*What the task requires*. Show each line of the records below where the word "borders" occurs.

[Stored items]
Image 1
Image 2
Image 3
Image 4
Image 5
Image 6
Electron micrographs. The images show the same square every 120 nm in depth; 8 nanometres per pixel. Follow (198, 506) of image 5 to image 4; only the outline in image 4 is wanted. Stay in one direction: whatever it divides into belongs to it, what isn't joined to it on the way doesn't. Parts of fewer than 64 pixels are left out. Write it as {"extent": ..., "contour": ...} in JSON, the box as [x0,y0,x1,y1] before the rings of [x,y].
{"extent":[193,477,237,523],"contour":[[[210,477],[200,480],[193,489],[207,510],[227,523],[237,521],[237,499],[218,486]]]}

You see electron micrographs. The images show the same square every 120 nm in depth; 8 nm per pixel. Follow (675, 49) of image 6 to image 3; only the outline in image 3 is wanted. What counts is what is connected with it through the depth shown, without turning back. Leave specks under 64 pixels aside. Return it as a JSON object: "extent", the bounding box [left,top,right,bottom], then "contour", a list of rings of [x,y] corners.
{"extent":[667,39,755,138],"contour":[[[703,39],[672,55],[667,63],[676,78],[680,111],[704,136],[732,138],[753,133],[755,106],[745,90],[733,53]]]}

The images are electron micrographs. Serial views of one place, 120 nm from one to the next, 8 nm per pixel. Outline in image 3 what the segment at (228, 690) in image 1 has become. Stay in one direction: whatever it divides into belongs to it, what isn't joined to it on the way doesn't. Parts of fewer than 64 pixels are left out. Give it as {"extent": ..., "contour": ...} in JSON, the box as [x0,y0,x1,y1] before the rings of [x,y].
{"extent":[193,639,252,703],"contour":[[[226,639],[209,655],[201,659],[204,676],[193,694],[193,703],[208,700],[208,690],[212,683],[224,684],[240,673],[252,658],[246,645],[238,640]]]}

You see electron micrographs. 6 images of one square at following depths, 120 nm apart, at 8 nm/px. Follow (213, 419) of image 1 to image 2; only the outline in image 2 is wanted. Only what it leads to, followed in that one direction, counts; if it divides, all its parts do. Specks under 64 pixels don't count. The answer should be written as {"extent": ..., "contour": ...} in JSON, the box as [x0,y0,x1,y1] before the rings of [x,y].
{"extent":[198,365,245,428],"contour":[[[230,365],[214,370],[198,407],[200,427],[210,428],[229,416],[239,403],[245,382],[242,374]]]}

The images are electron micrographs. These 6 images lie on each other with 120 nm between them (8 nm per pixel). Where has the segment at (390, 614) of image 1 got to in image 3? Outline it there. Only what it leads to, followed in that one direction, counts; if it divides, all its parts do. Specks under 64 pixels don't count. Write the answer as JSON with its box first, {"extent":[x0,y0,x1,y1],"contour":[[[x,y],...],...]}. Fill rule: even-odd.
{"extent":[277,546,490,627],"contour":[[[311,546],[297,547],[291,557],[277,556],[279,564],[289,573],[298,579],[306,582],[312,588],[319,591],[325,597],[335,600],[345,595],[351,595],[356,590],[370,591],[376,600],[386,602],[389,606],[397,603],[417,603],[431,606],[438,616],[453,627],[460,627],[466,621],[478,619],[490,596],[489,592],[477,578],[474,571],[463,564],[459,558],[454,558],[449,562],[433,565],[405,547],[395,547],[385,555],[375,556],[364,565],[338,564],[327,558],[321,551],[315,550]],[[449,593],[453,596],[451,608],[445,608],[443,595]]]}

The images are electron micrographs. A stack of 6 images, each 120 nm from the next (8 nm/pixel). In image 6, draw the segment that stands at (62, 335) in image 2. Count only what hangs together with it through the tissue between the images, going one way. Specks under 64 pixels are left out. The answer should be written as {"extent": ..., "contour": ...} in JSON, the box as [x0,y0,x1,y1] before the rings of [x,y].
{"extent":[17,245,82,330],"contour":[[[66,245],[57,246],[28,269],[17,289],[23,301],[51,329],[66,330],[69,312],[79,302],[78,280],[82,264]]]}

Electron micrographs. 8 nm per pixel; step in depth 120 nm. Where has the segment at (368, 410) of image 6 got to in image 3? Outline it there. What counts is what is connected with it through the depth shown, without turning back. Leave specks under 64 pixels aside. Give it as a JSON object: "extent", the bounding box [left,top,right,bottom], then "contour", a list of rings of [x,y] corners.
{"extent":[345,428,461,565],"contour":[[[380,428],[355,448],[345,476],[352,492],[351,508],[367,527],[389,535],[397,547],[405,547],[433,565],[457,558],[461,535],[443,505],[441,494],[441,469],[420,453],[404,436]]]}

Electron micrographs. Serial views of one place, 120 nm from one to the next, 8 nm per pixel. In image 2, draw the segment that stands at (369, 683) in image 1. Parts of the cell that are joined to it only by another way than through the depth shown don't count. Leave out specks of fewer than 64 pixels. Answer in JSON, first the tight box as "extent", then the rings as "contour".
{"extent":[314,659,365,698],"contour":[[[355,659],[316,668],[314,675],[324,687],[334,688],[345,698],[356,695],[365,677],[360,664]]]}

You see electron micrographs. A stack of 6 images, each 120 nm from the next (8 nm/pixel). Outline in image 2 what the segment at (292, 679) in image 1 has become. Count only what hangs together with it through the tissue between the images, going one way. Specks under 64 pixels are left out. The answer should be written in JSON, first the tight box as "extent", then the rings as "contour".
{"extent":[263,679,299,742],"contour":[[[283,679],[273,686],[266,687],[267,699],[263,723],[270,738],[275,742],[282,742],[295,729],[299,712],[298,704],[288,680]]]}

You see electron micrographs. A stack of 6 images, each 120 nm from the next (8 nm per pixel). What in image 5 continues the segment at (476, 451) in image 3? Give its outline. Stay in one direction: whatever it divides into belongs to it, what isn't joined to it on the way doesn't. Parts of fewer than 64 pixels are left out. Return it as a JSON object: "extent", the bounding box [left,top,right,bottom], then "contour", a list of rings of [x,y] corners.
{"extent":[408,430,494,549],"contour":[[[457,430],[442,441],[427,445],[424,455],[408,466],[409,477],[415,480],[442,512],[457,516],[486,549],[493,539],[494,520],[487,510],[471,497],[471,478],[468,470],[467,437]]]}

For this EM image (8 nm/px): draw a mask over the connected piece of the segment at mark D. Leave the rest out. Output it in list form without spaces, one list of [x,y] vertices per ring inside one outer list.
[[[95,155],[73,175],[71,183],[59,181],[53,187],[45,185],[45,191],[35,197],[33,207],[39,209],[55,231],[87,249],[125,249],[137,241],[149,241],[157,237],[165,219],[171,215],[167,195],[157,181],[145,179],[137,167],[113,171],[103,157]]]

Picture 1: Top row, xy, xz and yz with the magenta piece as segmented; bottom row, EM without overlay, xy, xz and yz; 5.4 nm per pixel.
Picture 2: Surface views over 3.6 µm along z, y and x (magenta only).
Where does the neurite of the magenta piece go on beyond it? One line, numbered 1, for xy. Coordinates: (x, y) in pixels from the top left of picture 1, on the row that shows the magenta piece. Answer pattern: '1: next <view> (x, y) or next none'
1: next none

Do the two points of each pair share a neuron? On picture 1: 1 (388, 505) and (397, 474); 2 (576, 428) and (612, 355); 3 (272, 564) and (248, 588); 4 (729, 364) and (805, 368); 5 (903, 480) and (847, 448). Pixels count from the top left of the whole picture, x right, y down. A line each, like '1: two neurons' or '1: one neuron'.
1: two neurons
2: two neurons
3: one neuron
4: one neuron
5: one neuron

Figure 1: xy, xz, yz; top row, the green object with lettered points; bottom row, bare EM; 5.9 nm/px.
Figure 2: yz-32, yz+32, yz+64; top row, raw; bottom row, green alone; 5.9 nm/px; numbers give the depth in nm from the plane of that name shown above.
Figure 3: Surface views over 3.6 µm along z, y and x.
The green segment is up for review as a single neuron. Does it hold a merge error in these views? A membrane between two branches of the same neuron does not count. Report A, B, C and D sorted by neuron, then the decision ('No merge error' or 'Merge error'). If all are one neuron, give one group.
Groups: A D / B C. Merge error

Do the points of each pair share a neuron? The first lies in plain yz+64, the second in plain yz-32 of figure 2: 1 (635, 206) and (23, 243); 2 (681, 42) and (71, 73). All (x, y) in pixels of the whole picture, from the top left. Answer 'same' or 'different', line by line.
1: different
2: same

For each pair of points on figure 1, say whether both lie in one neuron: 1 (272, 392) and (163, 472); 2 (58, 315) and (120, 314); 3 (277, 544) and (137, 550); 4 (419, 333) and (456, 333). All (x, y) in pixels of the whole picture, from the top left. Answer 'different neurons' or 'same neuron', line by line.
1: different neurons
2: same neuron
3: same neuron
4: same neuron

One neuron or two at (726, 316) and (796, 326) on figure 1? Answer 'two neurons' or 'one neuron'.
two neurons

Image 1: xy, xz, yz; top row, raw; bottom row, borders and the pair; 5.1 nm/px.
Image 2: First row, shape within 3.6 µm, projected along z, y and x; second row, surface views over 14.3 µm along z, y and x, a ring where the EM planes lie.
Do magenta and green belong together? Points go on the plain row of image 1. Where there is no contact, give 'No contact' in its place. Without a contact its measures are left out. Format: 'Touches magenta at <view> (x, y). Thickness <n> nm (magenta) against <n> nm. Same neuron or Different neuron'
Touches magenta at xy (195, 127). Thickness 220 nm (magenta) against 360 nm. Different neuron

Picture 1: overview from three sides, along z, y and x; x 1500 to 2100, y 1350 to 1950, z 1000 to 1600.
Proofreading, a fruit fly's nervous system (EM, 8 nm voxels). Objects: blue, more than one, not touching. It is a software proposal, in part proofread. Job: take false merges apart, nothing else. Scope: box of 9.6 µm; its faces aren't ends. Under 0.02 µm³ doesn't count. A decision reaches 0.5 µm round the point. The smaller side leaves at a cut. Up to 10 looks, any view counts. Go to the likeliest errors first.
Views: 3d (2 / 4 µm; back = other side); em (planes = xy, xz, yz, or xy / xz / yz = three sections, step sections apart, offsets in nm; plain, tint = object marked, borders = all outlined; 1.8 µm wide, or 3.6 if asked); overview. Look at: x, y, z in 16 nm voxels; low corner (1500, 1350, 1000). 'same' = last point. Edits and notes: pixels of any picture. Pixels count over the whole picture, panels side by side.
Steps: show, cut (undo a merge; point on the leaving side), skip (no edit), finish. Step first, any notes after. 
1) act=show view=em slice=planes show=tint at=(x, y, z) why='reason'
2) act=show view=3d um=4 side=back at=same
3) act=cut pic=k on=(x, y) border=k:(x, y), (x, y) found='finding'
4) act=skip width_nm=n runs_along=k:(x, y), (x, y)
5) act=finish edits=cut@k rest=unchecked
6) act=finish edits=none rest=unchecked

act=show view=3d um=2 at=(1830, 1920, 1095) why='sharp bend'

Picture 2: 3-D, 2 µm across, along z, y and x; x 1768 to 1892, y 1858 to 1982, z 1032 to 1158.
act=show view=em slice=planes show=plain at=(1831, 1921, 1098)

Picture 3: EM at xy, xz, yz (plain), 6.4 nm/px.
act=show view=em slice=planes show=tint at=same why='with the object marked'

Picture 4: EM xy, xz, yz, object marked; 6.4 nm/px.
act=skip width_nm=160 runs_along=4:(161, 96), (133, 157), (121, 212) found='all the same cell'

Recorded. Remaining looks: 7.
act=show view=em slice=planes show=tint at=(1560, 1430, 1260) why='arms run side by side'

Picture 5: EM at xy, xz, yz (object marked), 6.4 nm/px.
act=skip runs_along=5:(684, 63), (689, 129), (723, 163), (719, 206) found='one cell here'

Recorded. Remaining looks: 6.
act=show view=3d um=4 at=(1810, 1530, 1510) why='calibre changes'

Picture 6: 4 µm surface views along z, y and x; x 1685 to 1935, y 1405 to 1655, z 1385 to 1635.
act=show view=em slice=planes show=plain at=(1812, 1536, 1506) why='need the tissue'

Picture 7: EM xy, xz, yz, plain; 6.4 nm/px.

*Answer box*.
Image 1: xy, xz, yz; top row, raw; bottom row, borders and the pair; 5.1 nm/px.
Views: 3d (2 / 4 µm; back = other side); em (planes = xy, xz, yz, or xy / xz / yz = three sections, step sections apart, offsets in nm; plain, tint = object marked, borders = all outlined; 1.8 µm wide, or 3.6 if asked); overview. Look at: x, y, z in 16 nm voxels; low corner (1500, 1350, 1000). 'same' = last point. Edits and notes: pixels of any picture. Pixels count over the whole picture, panels side by side.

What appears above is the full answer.